It has been quite a long time since I have posted to my blog. I have been wanting to add more things, but honestly, the passion and ideas for content have not been there. This is much the same reason I decided not to do National Novel Writing Month (NaNoWriMo) this year, despite having an idea for a book I like. But in it’s place, I’ve decided to try and write a blog post a day for the month of November (or at least when I can).

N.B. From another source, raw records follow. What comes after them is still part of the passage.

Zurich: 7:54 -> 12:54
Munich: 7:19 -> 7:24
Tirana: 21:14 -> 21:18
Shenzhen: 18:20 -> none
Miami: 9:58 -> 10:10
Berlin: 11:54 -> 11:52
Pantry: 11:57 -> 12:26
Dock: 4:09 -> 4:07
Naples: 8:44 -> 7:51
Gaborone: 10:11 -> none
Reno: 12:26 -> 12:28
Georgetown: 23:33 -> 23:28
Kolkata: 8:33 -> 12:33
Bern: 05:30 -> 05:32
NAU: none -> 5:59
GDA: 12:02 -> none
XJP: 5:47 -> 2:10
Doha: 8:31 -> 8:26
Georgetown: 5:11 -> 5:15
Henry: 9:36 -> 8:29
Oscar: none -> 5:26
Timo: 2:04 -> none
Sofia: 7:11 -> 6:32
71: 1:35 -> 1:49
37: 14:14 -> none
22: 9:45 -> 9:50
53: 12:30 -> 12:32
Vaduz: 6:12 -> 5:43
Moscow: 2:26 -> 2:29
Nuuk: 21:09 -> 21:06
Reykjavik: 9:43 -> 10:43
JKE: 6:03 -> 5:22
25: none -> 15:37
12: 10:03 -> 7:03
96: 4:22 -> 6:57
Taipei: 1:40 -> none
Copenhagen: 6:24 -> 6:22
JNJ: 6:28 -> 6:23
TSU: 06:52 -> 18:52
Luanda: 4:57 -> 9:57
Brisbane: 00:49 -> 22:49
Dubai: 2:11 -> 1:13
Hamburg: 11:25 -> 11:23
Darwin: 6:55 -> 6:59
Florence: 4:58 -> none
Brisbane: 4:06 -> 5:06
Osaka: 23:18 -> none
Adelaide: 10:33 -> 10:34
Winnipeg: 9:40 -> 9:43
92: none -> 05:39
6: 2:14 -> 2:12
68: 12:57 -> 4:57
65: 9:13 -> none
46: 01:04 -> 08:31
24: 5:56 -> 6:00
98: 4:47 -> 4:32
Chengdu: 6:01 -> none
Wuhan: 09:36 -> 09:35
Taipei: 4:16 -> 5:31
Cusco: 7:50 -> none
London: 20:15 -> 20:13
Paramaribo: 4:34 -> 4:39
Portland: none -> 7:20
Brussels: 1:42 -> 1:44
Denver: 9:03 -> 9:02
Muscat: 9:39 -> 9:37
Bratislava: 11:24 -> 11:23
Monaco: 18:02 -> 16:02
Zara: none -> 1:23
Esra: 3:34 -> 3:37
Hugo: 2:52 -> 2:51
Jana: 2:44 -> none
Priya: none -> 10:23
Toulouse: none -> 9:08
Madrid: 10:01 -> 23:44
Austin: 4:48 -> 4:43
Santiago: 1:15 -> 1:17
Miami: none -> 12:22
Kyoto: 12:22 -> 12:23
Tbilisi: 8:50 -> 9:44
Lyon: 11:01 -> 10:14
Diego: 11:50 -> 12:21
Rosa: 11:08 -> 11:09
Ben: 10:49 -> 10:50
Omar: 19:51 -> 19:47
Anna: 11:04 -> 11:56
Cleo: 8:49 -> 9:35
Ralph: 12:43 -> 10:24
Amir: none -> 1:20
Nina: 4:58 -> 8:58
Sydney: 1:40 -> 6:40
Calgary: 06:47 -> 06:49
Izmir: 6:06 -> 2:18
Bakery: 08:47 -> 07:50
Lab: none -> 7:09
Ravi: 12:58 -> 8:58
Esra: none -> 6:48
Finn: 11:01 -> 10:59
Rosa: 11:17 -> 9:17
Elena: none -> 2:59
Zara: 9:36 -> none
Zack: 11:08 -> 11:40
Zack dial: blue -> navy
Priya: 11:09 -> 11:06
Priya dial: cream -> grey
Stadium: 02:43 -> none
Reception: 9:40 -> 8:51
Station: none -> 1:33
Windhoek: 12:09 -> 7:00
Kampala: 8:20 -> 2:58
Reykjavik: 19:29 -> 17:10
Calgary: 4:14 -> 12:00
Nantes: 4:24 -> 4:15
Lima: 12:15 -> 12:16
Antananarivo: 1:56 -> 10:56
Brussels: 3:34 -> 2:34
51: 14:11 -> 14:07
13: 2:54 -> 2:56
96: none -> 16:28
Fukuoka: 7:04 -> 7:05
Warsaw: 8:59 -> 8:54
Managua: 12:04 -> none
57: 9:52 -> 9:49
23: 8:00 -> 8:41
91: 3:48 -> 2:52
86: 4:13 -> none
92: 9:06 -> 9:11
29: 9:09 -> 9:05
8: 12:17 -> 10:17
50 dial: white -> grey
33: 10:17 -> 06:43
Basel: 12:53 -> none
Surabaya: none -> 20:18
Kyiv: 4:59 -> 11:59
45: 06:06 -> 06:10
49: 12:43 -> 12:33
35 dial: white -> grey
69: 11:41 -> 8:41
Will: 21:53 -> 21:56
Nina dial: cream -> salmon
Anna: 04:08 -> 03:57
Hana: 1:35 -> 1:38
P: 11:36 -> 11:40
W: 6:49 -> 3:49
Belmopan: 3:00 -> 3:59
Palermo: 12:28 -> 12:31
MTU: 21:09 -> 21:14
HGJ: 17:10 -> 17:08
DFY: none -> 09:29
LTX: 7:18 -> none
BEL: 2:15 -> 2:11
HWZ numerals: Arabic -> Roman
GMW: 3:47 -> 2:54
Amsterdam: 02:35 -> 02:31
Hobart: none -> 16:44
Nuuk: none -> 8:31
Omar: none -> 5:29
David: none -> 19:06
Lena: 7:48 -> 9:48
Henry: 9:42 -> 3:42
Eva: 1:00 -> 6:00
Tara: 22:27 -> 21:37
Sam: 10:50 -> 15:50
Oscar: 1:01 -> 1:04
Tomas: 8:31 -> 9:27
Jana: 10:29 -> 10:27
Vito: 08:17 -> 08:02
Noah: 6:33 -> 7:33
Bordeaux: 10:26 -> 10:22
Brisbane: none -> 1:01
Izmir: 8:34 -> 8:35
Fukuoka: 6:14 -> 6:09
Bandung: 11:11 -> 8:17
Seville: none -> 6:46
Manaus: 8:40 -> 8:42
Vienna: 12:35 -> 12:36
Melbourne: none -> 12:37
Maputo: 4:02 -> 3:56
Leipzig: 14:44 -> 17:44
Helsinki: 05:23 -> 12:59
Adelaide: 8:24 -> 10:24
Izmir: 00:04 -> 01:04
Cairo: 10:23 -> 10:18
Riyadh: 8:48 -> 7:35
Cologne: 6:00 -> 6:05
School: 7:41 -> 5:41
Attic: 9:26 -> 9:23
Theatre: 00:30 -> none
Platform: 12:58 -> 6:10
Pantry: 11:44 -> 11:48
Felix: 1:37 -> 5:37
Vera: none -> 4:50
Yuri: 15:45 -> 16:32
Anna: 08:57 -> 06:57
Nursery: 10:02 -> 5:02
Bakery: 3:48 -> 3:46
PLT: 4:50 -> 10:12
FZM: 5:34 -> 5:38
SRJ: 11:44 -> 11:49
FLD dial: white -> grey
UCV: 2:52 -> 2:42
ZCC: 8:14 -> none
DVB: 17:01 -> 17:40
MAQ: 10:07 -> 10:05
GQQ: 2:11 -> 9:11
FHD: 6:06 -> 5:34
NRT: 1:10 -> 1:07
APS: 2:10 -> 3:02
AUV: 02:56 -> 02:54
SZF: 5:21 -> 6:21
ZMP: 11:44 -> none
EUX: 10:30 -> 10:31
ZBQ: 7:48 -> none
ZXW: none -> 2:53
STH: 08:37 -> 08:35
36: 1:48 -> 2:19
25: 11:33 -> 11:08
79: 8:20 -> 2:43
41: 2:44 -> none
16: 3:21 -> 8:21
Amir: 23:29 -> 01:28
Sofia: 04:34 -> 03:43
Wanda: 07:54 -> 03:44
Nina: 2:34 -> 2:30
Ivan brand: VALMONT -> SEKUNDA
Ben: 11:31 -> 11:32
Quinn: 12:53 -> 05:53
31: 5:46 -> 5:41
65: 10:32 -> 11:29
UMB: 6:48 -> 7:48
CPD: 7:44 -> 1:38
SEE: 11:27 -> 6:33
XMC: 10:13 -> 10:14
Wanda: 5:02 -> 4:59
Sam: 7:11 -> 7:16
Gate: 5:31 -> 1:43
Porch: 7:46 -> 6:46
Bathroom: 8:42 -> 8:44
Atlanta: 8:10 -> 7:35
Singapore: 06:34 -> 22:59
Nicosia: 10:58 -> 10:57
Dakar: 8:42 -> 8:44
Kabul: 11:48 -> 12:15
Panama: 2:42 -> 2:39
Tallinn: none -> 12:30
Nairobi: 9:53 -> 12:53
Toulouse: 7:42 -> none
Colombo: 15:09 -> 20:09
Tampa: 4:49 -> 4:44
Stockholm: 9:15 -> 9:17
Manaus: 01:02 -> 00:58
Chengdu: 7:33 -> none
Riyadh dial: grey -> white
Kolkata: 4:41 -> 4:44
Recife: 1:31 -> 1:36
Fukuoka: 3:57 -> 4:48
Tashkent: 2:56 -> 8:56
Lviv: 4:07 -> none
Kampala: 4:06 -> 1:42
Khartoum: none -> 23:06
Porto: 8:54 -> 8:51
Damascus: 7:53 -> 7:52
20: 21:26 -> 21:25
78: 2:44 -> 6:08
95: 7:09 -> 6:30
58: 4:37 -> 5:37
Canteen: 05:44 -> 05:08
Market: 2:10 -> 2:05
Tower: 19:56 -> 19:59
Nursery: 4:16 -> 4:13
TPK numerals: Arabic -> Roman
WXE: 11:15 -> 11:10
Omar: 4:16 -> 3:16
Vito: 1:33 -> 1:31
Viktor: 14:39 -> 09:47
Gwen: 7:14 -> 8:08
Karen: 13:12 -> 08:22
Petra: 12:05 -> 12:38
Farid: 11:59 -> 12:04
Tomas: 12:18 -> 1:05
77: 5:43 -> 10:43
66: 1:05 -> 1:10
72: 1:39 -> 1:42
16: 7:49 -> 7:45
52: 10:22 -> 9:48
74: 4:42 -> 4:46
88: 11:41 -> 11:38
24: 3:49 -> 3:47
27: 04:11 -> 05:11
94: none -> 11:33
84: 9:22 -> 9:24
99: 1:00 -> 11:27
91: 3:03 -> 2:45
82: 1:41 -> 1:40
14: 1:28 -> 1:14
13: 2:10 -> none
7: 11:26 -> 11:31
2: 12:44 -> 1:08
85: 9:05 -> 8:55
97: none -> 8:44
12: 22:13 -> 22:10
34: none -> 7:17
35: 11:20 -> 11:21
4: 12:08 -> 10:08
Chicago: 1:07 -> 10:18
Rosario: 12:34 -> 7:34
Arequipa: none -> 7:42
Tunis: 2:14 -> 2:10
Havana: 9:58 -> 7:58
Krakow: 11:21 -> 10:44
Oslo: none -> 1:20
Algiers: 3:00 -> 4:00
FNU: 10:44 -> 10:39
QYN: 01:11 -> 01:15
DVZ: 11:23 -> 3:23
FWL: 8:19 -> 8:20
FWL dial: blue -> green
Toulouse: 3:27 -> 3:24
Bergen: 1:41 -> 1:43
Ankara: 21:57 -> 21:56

For this one, I am going to highlight a shell scripting habit I have done, which I only discovered recently is not the correct way to do this…. reading in files with the “cat” utility. If I wrote a “for” loop to loop through a file with a list of names, the “cat” program behaves innocently enough.

#!/bin/bash
echo -e "file1\nfile2\nfile3" > test.txt

for f in `cat test.txt
do
	echo $f
done
file1
file2
file3

However suppose we want to cat a file with spaces or tabs, such as an md5-checksum file. The behavior is not what you expect.

#!/bin/bash
md5sum file1 > test.txt		### b3a30e00413ee10a67c9885e82cb41fd file1
md5sum file2 >> test.txt	### 994fa7365446cc14fec9f2a22426f28c file2
md5sum file3 >> test.txt	### 6c31005bdd028d524c73f7a35d658a88 file3
for f in `cat test.txt`
do
    echo "string = $f"
    s=$(echo $f | cut -d ' ' -f1)
    t=$(echo $f | cut -d ' ' -f2)
    echo "s = $s"
    echo "t = $t"
done
string = b3a30e00413ee10a67c9885e82cb41fd
s = b3a30e00413ee10a67c9885e82cb41fd
t = b3a30e00413ee10a67c9885e82cb41fd
string = file1
s = file1
t = file1
string = 994fa7365446cc14fec9f2a22426f28c
s = 994fa7365446cc14fec9f2a22426f28c
t = 994fa7365446cc14fec9f2a22426f28c
string = file2
s = file2
t = file2
string = 6c31005bdd028d524c73f7a35d658a88
s = 6c31005bdd028d524c73f7a35d658a88
t = 6c31005bdd028d524c73f7a35d658a88
string = file3
s = file3
t = file3

As you can see, “cat” splits on any whitespace, not just the newline character. As a result, my “cat” command in the for-loop executes 6 times instead of 3, and the results of the “cut” commands within are also not correct.

How do we fix this? By using a “while read line” loop instead:

#!/bin/bash
while read f
do
    echo "string = $f"
    s=$(echo $f | cut -d ' ' -f1)
    t=$(echo $f | cut -d ' ' -f2)
    echo "s = $s"
    echo "t = $t"
done < "test.txt"

Do note the file is being redirected as STDIN at the end of the loop

string = b3a30e00413ee10a67c9885e82cb41fd file1
s = b3a30e00413ee10a67c9885e82cb41fd
t = file1
string = 994fa7365446cc14fec9f2a22426f28c file2
s = 994fa7365446cc14fec9f2a22426f28c
t = file2
string = 6c31005bdd028d524c73f7a35d658a88 file3
s = 6c31005bdd028d524c73f7a35d658a88
t = file3

There! Hopefully this is a reminder to myself not to make this silly mistake again when processing files in a loop, and hopefully someone else ends up finding this useful as well.